Construido para resistir los tifones que afectan la costa oriental de China cerca de Shanghai, así como unas variables condiciones del suelo, la estructura de concreto y acero fue completada en tres años y se convirtió en uno de los proyectos de construcción más exigentes desarrollado en China.
Fuegos artificiales y bailes tradicionales recibieron a los más de mil invitados a una ceremonia llevada a cabo en la mitad del puente mientras los ingenieros finalizaban su labor en el último bloque de construcción. Con tres vías en cada dirección y una zona de reabastecimiento en la mitad, el puente une Ciudad Cixi en la provincia de Zhejiang con Ciudad Jiaxing en el norte, acortando el viaje entre Shanghai y el importante puerto de Ningbo en unos 120 kilómetros.

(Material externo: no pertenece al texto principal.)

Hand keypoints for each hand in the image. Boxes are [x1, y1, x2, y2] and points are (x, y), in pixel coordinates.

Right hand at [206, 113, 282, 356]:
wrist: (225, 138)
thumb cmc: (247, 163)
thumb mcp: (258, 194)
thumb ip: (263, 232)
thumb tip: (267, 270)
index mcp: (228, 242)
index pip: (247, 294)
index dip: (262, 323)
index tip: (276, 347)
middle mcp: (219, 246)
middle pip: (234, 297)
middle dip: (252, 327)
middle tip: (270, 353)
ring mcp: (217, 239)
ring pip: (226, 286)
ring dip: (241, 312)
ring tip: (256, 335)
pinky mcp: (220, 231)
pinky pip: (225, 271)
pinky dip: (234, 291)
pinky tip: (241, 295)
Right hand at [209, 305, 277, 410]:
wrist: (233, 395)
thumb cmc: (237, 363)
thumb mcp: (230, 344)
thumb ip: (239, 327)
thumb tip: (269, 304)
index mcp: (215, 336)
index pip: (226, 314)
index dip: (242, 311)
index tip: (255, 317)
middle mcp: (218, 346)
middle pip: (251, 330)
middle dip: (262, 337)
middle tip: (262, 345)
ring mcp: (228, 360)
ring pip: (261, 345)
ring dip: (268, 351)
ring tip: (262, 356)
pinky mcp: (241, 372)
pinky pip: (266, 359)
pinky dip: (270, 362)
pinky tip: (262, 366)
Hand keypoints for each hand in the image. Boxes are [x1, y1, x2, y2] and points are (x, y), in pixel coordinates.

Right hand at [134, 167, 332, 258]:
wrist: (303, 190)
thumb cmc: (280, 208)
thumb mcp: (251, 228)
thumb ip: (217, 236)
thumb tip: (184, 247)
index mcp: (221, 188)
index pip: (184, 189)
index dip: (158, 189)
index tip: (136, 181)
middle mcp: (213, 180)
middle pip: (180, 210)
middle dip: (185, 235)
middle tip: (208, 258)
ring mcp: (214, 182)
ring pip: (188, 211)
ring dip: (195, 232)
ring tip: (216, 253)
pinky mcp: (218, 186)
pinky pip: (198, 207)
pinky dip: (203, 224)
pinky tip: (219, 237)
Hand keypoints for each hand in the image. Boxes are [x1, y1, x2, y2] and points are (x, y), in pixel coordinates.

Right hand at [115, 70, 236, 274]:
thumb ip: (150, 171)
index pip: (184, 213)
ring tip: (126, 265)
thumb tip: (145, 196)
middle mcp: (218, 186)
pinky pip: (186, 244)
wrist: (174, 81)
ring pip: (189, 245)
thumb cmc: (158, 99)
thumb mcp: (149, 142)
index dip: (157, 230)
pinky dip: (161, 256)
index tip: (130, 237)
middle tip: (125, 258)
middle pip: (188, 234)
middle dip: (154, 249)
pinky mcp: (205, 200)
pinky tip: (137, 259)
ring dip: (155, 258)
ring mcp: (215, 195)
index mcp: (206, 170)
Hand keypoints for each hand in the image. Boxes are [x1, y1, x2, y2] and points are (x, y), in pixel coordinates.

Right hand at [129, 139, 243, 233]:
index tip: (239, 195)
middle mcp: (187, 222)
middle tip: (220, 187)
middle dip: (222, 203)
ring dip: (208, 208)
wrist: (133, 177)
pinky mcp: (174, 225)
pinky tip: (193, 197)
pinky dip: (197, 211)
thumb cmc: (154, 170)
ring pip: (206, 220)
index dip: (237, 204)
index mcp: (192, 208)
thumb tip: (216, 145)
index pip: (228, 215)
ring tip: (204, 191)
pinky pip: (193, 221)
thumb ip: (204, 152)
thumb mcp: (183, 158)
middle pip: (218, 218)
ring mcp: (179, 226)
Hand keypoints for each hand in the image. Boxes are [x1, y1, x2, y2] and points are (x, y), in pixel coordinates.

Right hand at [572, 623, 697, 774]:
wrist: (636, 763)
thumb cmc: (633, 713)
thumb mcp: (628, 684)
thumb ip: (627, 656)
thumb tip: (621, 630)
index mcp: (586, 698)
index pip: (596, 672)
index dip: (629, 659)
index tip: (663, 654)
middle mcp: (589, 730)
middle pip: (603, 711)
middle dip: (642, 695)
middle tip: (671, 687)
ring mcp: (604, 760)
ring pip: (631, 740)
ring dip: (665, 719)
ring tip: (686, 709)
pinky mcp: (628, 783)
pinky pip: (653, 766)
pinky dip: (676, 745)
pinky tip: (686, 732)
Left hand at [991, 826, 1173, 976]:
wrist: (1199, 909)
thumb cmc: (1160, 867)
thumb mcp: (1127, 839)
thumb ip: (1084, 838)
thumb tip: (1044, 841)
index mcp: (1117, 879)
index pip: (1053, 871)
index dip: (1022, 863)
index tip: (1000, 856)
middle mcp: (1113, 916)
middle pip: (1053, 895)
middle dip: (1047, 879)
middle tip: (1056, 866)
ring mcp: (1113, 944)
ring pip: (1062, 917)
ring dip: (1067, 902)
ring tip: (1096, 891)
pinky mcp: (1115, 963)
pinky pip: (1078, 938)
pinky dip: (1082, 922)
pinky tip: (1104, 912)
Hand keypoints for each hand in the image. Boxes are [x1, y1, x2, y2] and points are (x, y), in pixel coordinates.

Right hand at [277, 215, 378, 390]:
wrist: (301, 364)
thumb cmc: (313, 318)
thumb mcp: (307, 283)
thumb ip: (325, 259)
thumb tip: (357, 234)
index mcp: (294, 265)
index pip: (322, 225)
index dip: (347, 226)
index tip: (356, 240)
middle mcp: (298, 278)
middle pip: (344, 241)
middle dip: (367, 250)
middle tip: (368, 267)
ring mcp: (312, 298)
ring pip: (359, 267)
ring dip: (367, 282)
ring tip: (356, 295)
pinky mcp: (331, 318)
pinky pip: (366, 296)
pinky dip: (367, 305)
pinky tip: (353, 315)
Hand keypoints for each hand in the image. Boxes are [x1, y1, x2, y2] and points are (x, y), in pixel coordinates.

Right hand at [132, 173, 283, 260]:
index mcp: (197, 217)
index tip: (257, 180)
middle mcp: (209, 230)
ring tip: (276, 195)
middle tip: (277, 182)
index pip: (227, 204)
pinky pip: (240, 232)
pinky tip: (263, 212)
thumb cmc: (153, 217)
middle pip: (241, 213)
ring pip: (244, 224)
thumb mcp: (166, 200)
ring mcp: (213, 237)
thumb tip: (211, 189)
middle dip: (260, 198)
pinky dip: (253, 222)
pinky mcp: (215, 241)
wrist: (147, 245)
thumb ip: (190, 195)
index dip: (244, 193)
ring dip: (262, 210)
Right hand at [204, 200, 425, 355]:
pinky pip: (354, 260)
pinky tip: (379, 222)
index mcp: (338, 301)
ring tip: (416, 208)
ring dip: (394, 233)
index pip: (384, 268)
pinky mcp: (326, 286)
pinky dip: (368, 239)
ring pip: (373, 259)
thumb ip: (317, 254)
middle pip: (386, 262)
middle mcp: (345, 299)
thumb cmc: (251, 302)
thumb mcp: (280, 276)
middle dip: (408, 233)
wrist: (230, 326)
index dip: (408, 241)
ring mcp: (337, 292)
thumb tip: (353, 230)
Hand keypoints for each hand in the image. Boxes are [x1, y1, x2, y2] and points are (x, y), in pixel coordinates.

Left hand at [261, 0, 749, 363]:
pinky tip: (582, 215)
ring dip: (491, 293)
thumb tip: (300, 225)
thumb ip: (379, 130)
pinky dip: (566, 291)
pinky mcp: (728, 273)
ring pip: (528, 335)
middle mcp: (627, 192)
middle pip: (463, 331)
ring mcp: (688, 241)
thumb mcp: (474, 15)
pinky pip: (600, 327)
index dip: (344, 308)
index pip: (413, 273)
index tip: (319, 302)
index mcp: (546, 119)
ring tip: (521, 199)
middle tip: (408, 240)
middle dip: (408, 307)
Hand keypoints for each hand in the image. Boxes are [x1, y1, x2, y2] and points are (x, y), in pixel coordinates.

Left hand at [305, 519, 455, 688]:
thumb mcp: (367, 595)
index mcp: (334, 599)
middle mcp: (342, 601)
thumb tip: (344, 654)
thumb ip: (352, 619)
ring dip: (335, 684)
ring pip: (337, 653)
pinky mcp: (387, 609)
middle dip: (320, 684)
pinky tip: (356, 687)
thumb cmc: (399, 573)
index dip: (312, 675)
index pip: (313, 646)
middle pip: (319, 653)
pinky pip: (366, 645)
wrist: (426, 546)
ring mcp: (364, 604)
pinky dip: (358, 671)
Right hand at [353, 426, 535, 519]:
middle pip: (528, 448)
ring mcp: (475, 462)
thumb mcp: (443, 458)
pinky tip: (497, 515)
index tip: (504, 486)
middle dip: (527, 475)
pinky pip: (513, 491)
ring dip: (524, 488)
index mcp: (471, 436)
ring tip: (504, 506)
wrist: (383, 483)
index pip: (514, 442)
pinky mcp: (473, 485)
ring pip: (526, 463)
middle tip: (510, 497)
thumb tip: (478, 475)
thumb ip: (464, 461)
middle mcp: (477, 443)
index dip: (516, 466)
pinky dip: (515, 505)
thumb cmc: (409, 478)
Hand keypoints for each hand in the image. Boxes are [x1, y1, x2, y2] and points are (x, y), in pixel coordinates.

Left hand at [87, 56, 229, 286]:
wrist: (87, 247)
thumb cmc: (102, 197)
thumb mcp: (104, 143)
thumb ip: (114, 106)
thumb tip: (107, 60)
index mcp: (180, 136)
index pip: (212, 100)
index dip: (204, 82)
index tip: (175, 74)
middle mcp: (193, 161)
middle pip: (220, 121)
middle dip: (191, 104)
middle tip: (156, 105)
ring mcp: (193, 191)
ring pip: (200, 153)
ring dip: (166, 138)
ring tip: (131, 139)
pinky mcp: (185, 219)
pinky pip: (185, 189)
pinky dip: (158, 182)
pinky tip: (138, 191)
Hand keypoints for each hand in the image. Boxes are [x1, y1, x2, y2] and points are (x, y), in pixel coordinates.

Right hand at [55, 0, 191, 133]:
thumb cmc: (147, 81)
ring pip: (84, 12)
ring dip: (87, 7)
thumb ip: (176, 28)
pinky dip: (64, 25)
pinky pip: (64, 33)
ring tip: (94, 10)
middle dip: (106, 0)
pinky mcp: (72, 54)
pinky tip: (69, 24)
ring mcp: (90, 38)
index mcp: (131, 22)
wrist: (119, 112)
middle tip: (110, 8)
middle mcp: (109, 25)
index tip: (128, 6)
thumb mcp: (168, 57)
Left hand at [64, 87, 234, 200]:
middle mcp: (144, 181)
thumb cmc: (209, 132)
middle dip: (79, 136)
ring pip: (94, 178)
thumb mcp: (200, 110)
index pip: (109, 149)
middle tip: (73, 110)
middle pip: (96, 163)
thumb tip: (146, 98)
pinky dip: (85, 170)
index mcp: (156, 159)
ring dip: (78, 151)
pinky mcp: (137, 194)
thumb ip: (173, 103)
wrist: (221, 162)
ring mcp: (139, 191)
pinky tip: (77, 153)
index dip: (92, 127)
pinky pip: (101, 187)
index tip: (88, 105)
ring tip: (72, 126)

Funcionarios buscan abrir el puente al tránsito en junio del 2008 luego de que instalaciones de respaldo como pasos de peaje y carriles alimentadores estén finalizados. La agencia de noticias oficial Xinhua informó que firmas privadas entregaron un 29 por ciento del costo del puente, haciendo de éste uno de los primeros grandes proyectos de infraestructura china que involucran una importante participación privada. Los costos serán recuperados mediante un sistema de peaje.